Camp cleanups occur twice a day.  

It is not the seething hotbed of violent hoodlums, homeless and mentally ill some politicians would have you believe.

It is, however, full of idealistic youth who are demanding a better future for themselves and others.

Everyone knows that a generation of young people in the U.S. now face dwindling job opportunities and years of living on meager salaries - and that's if they do get a job - due to the fraudulent actions of some bankers and mortgage lenders whose actions were unregulated.

In Canada there are different reasons, but the result is the same: a generation without a future.

And so, they protest.

There are, of course, a number of ways to handle a situation like this.

One is to send in the police and retake the land by force.  That will get violent and ugly.

In the last 20 years, "Toronto the Good" has experienced the G20 riots with the biggest mass arrests in Canadian history as well as the violence of the 1996  Ontario Public Service Employees Union protest and the 2000 Ontario Coalition Against Poverty riot at Queen's Park during the Mike Harris years.

No matter which side you're on - and there was plenty of fault by police in 1996, and by protesters in 2000 - as a journalist who was in the middle of the crowds covering those protests, it is disheartening to see human beings sink to such levels in their treatment of each other.

It also does absolutely nothing to solve the core problem: lack of future opportunities.

Nor is letting the protest peter out as it gets colder the answer: jobless, hopeless youth will simply find another place to protest.

And with the latest Nanos poll showing nearly 60 per cent of Canadians agree with the protesters and their aims, you'd think most politicians would tread carefully.

There is an alternative to sending in the police.

Listen carefully to what the moderate protesters are saying, find areas where there can be agreement, look for ways to address those concerns, and enlist their abilities to get to there.  

That is what true political leadership does.

The Occupy movement itself has some very intelligent leaders.
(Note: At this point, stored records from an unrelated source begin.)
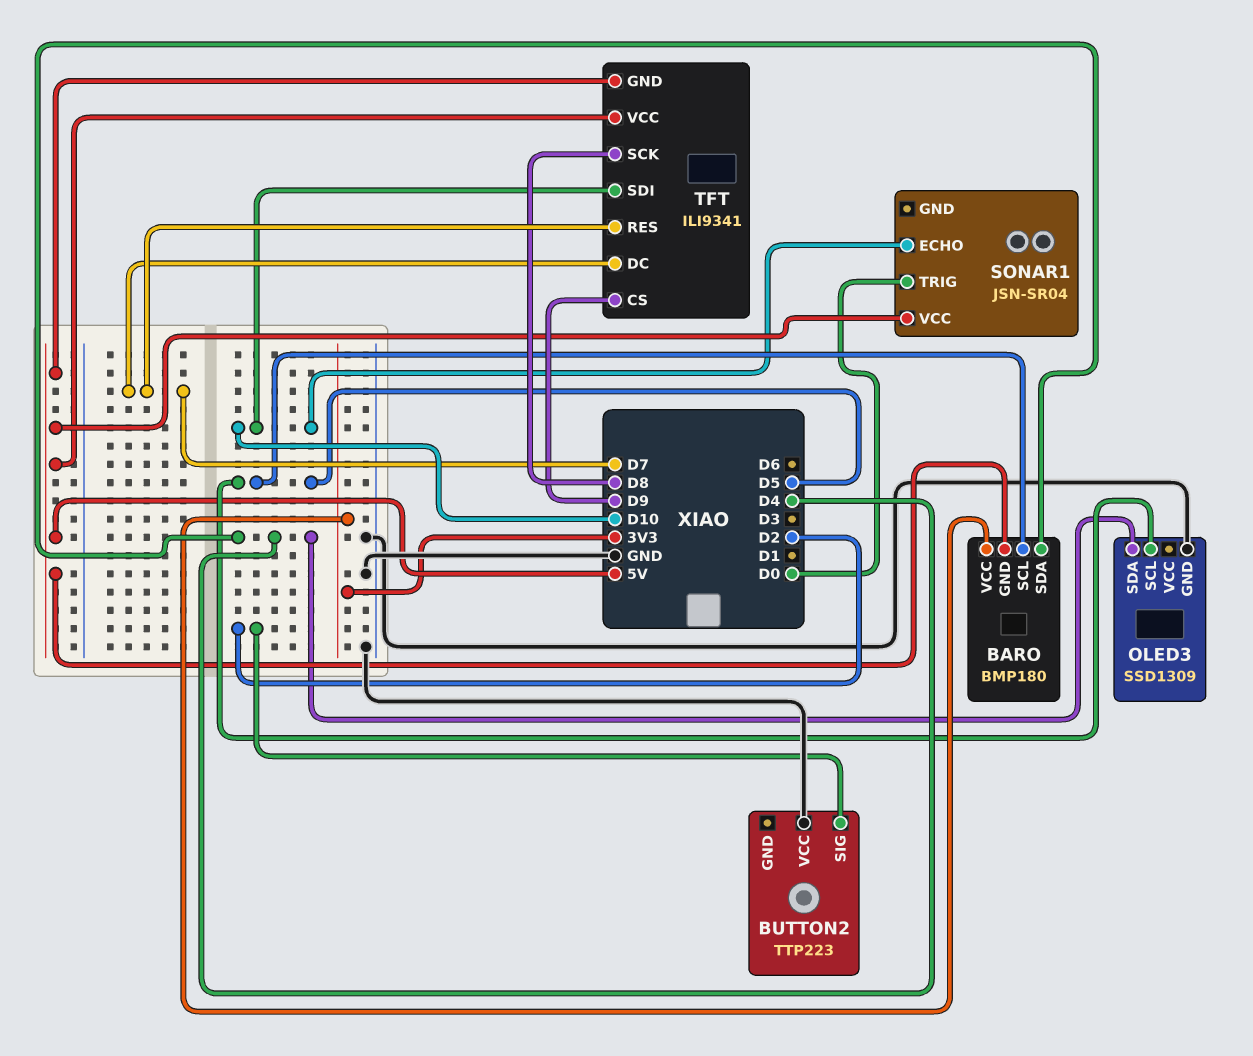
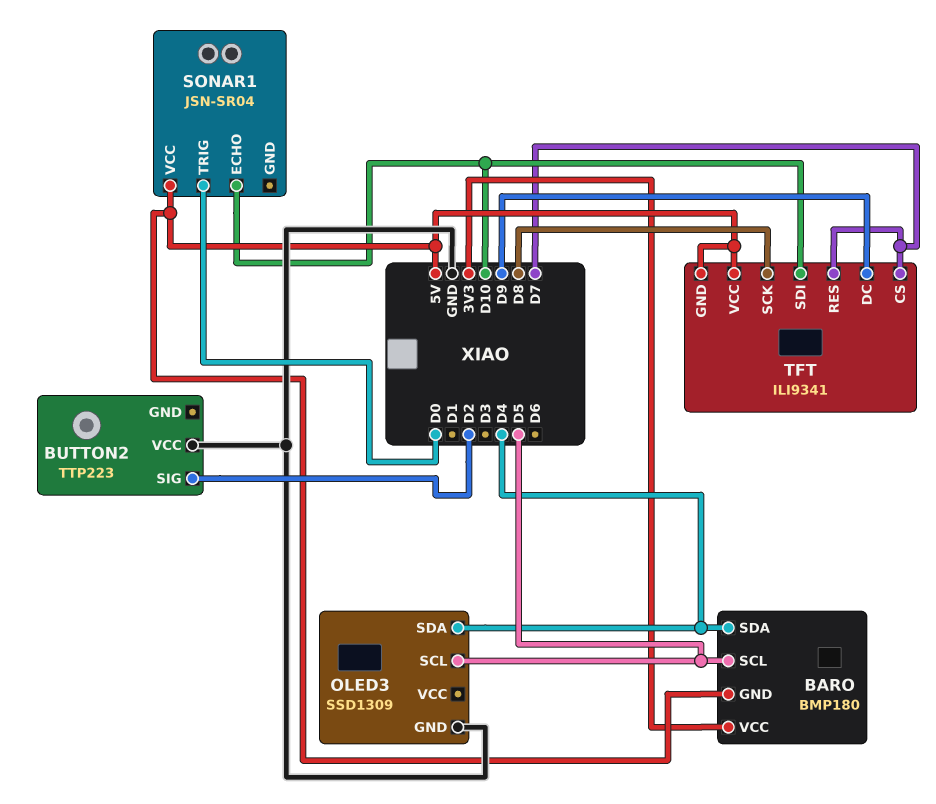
TFT pin CS: D9 -> D7
TFT pin DC: D7 -> D9

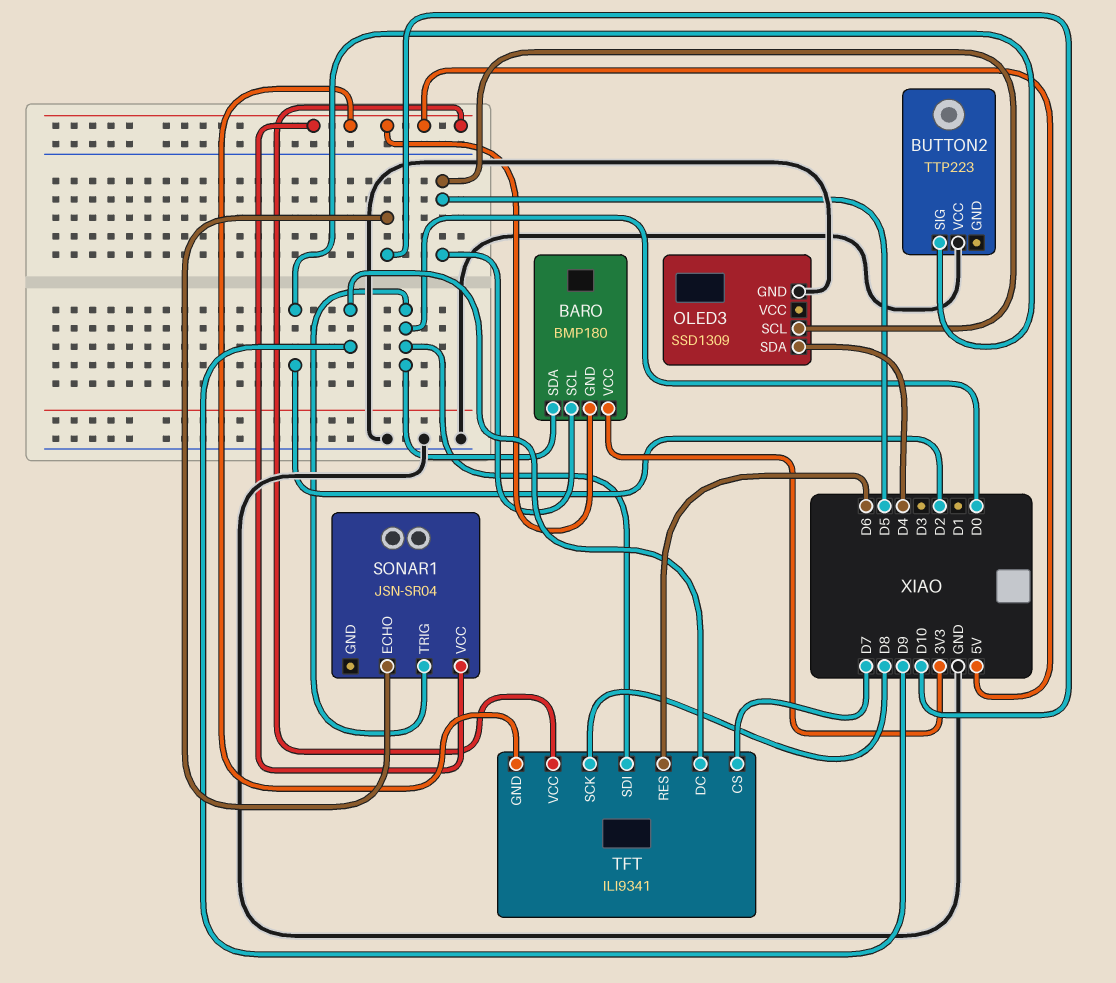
BARO pin SDA: D4 -> D0
TFT pin RES: D7 -> D6
TFT pin SDI: D10 -> D0

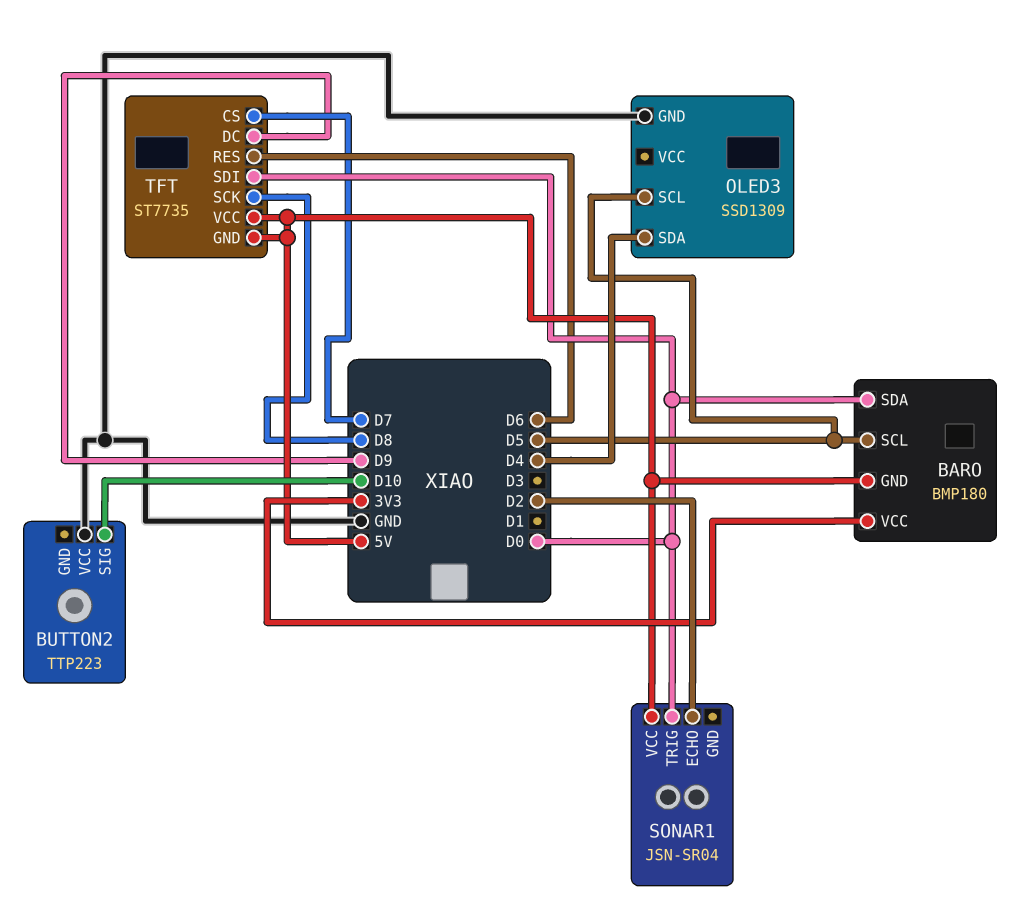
BUTTON2 pin SIG: D2 -> D10
SONAR1 pin ECHO: D10 -> D2
TFT: ILI9341 -> ST7735

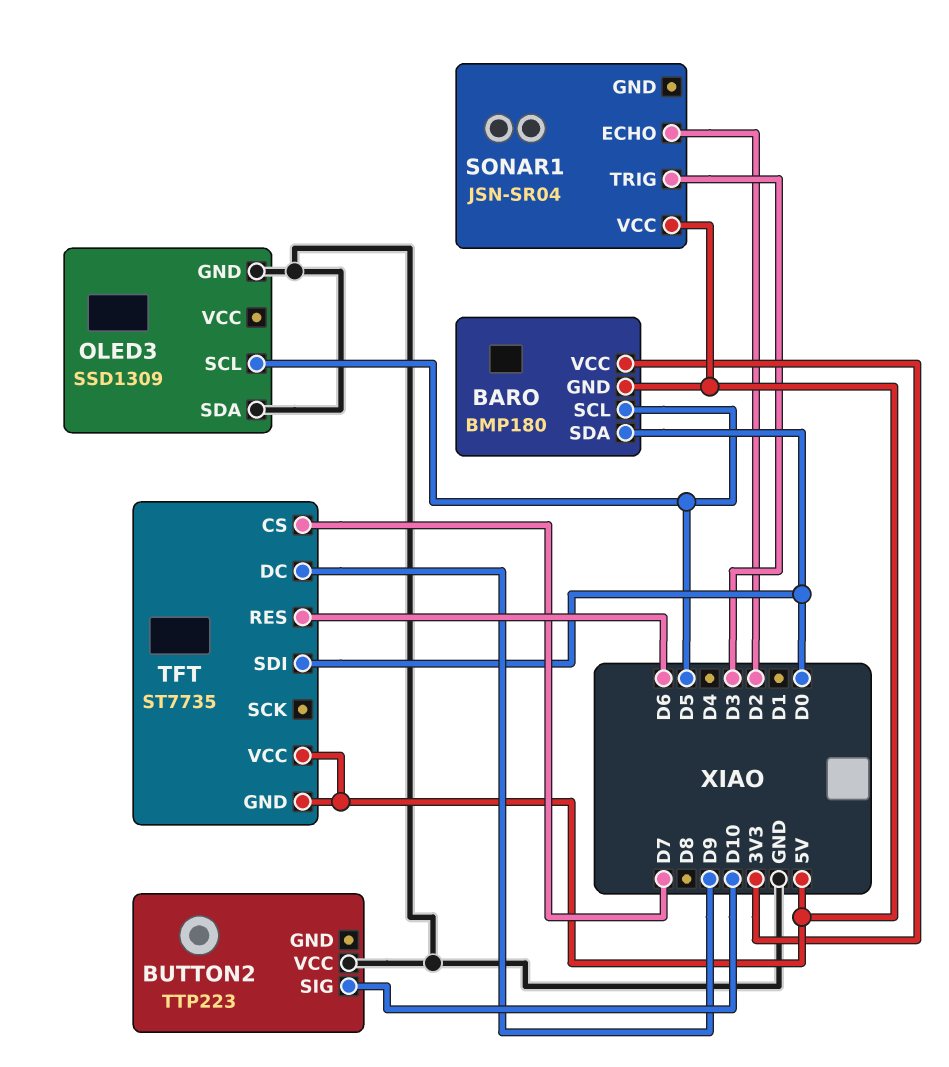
OLED3 pin SDA: D4 -> GND
SONAR1 pin TRIG: D0 -> D3
TFT pin SCK: D8 -> none

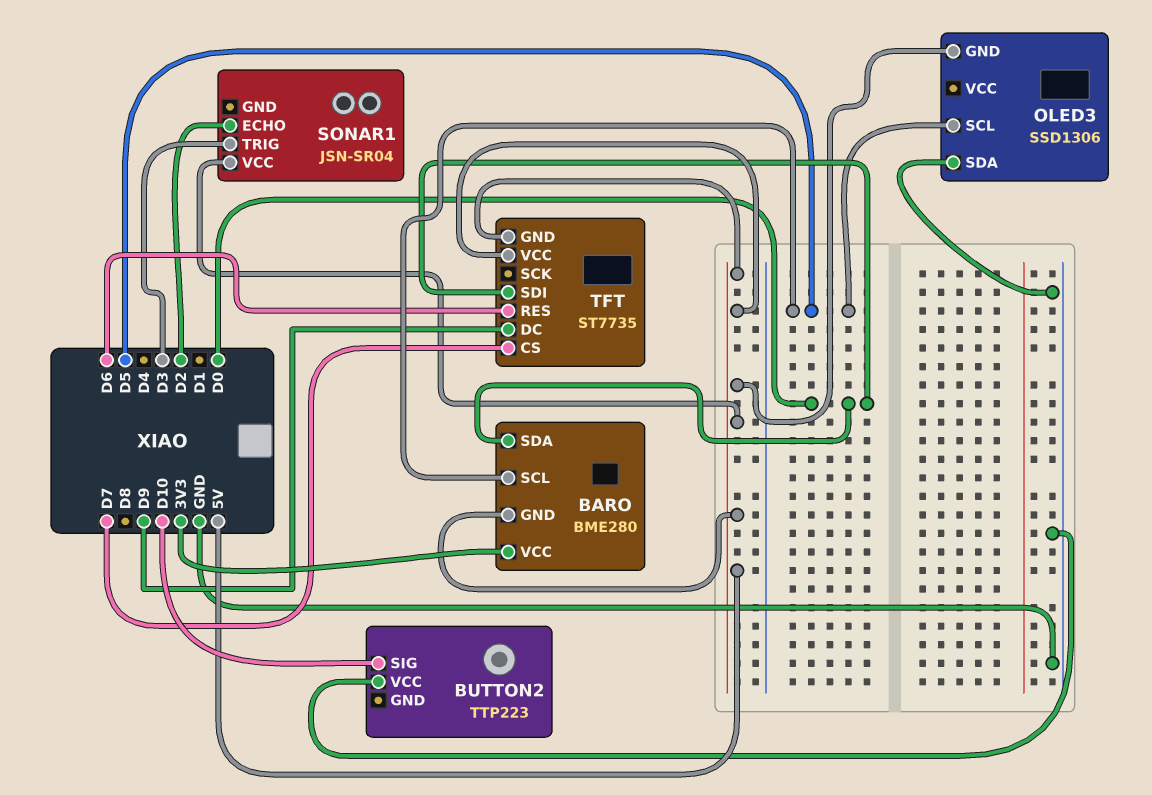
BARO: BMP180 -> BME280
OLED3: SSD1309 -> SSD1306
OLED3 pin GND: GND -> 5V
Use their youth, energy and creative ideas.

Put some of them on task forces, along with experienced politicians, looking for creative solutions.  Then allow them to be part of those solutions.

Solve the root problem.

Stop telling them what can't be done, and help show them what can be done.

It was 40 years ago that a generation of young Americans protested on university campuses all around their country and stopped what they believed was an unjust war - Vietnam.

It's taken over 30 years of income inequality for the continent's youth to rise again.

They must be part of the solution, as it is their future. 

It is when times are dark, as they are now, it is most important to remember all the progress that has been made over the centuries thanks to a human spirit that very often rises like the phoenix from the ashes.

Or as Ma Joad put it in Steinbeck's great Depression-era novel The Grapes of Wrath, "We'll go on forever, Pa, 'cause we're the people."